Exhibition 

Build of Site: Danish Pavilion at the Venice Biennale 2025

Exhibition 

Build of Site: Danish Pavilion at the Venice Biennale 2025

Alberto Ballesteros  Enrique Morillo 
16/05/2025


In a city of Byzantine domes, Gothic arches, and Ottoman columns – a crossroads and a meeting point for millennia – stones have much to say. Anyone traversing Venice with sharpened eyes and ears – skirting gondoliers, pizzerie, and souvenirs – senses this. And so with Søren Pihlmann, who in his scheme for the Danish Pavilion at the ongoing Biennale avoided the conceptual noise of the mostra to heed what the actual building whispers.

This is not really an original approach. All the pavilions in the Giardini – most of them built over a half-century ago – are condensations of interesting stories of cultural diplomacy and national identity, and many curators resort to them as intellectual armament for their discourses. Without having to go far back in time, at the Art Biennale of 2022 Germany dismantled part of its pavilion’s interior to put the focus on the fascist rhetoric of the 1938 remodeling. And this year, Japan uses artificial intelligence to breathe life into its pavilion’s most iconic elements, Korea reopens its building’s upper terrace to strengthen its connection with the garden that nourished the original project, and Finland shows a laconic documentary to reflect on the idea that Alvar Aalto’s reconstructed stand is a form of Theseus’s Paradox.

But none of this has to do with what Pihlmann presents. ‘Build of Site’ is not about goings-on in Denmark, nor about the architects – Brummer and Koch – who designed the pavilion and its extension. It is simply a necessary refurbishment, an overdue tuning of a septuagenarian instrument afflicted with wear and leaks, but at the same time a respectful ode to the virtues of the site. With no concern for novelty, the exhibition draws attention to what’s already there: gravel, metal plates, concrete fragments, and tiles removed in the course of waterproofing the floor. Building material which, in a smart exercise on recycling, gets a second life.

Construction works began late in 2024, and throughout the Biennale visitors will have the feeling of stepping into the site of a renovation in progress, as if while the workers are having a break. Rubble, metal bars, and rickety window frames are piled up at the corners. In unpaved parts, the floor one steps on is irregular and a few centimeters below street level. And yet there is no dust, and no operation left to chance: after all, this is an exhibition. Through rooms in varying states of dismantling stretches a carefully planned route along which benches, ramps, pedestals, and a display table have been carefully designed with actual restoration materials: ‘hyperlocal’ resources, as the curator puts it.
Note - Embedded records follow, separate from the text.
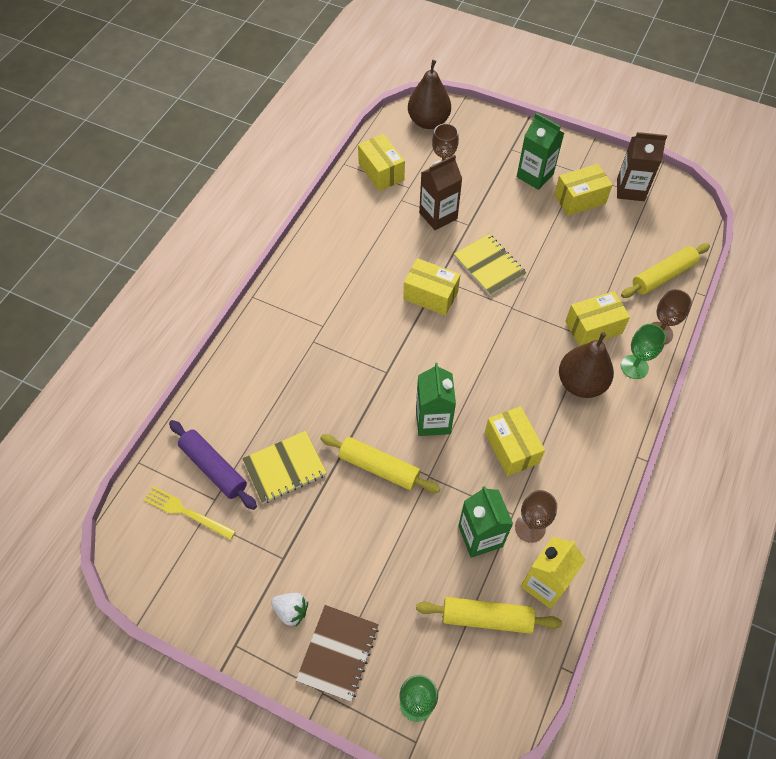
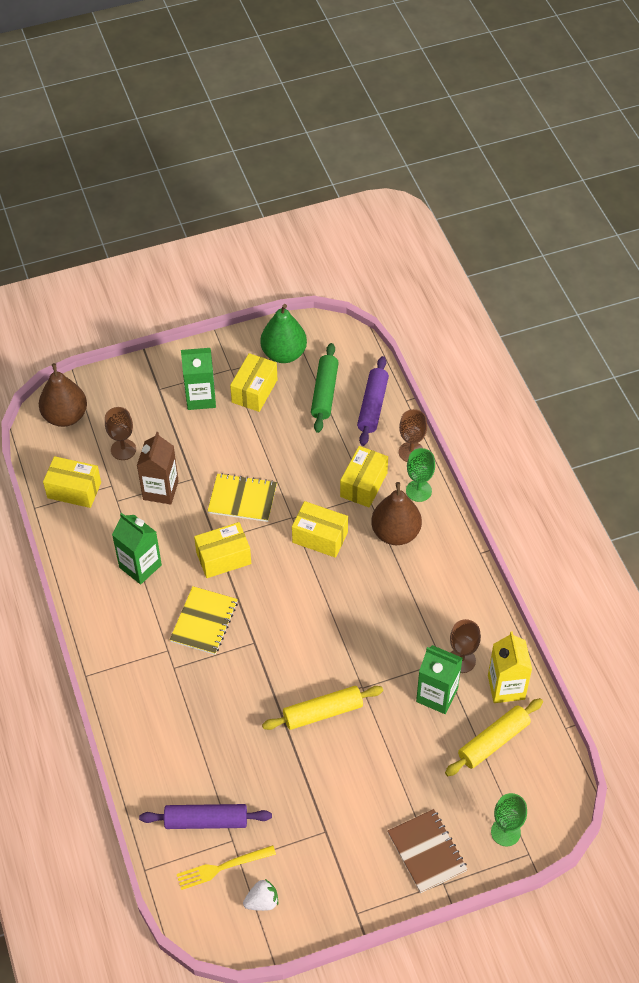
camera: 45 degrees left, 5 degrees down
(284, 468) = (257, 773): yellow notebook -> yellow notebook (204, 621)
(291, 611) = (368, 857): white strawberry -> white strawberry (262, 901)
(433, 420) = (324, 647): green carton -> green carton (140, 566)
(511, 448) = (396, 619): yellow box -> yellow box (320, 537)
(630, 189) = (284, 354): brown carton -> green pear
(633, 239) = (324, 393): none -> green rolling pin
(663, 276) = (372, 406): yellow rolling pin -> purple rolling pin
This is how it has always been done, Pihlmann points out, because artisans have always looked immediately around them for the raw materials of their craft. The Danish Pavilion thus takes a stand against the throwaway culture that tends to prevail in temporary exhibitions, and tries to bring attention to every piece of waste generated by the building work. The idea looks simple, but its formalization has involved the collaboration of architecture schools, professionals doing research on materials, and builders, who have harnessed cutting-edge technology to make the most of the components. For example, every single tile of Istria stone was analyzed in order to see how it was cut in the quarry, and to predict its fragility before reuse. Also, ultrasound tests helped in determining the resistance of the concrete slabs that were to be sliced in strips.

In what is halfway between a Wunderkammer and a laboratory of samples, everything is meticulously placed around a central showcase made with tatters of flooring, where with an obsessive degree of precision a series of notebooks documents each joint and construction detail of the building. In the other halls, a documentary produced by the television channel of the Louisiana Museum and a small publication in which the poet Adam Dickinson has participated spell out the two-year process, and link the Venetian experience to other works by Pihlmann that invite people to think up the future from the standpoint of the present, with less techno-optimism than creativity.

Every November, the closing of the Biennale gives way to other projects, but nothing will come out of this pavilion. The restoration works will resume, preservable elements will go back in place. Unpreservables will be crushed and cast into new terrazzo pavements. Everything will be as it was before, but the stones will now have a new story to tell.